* [Directives]
(1) Which transition words does the post on solving word problems name as the technique?
(2) Write the next part of the post on solving word problems with transition words, starting after its final sentence.

Disclaimer: I am not in school, or this is not a homework question for me. I am using an outdate math book (meaning no body in my knowledge is teaching out of this book) to learn this technique.

Background information:
The Technique is using some transition words to help with solving words problems. Those words are (Let, then, But, so, Therefore). I believe this technique is kind prototype thinking of proof-writing for the pre-proof-writing classes (mainly, Pre-Calculus and Calculus, and not Geometry). I believe this technique will help with me in other situation like in differential equations, calculus, and other applied math fields. There is an example to illustrate this technique in the document:
"Suppose in designing a house, the living room is to be thrice as long as it is wide. The total area of the room is 507 square feet. What should be the length of the room?"

Solution to this example:
Let ##w## be the width. Then the length is ##3w##, and the area will be ##(3w)(w)=3w^2##. But we know the total area is 507. So ##3w^2=507##. After we divide 3 and take the positive root on both side of the equation, we discovered ##w=13##. Therefore (or any synonym), the length of the room is 39 feet because ##3 \cdot 13=39##.

* [Recorded data]
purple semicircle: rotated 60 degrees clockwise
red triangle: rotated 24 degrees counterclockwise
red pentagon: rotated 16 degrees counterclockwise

* [Answers to the exercises]
(1) Let, then, But, so, Therefore

(2)
This is the technique that I want to learn...


So here is my problem:

The difference of the squares of two consecutive integers is 43. Find the integers.

My work is the following:

"Let ##x## be an integer. Then a consecutive integer is #x+1#, and the difference of the square of two consecutive integers is ##x^2-(x+1)^2##. But we know that the difference is 43. So ##x^2-(x+1)^2=43##..."

I know the answer should be whatever ##x## is then ##x+1## will be next answer, also.
I think I have made a mistake on the algebraic expression; I don't know what is the error that I made.

Any help and/or suggestions will be appreciated.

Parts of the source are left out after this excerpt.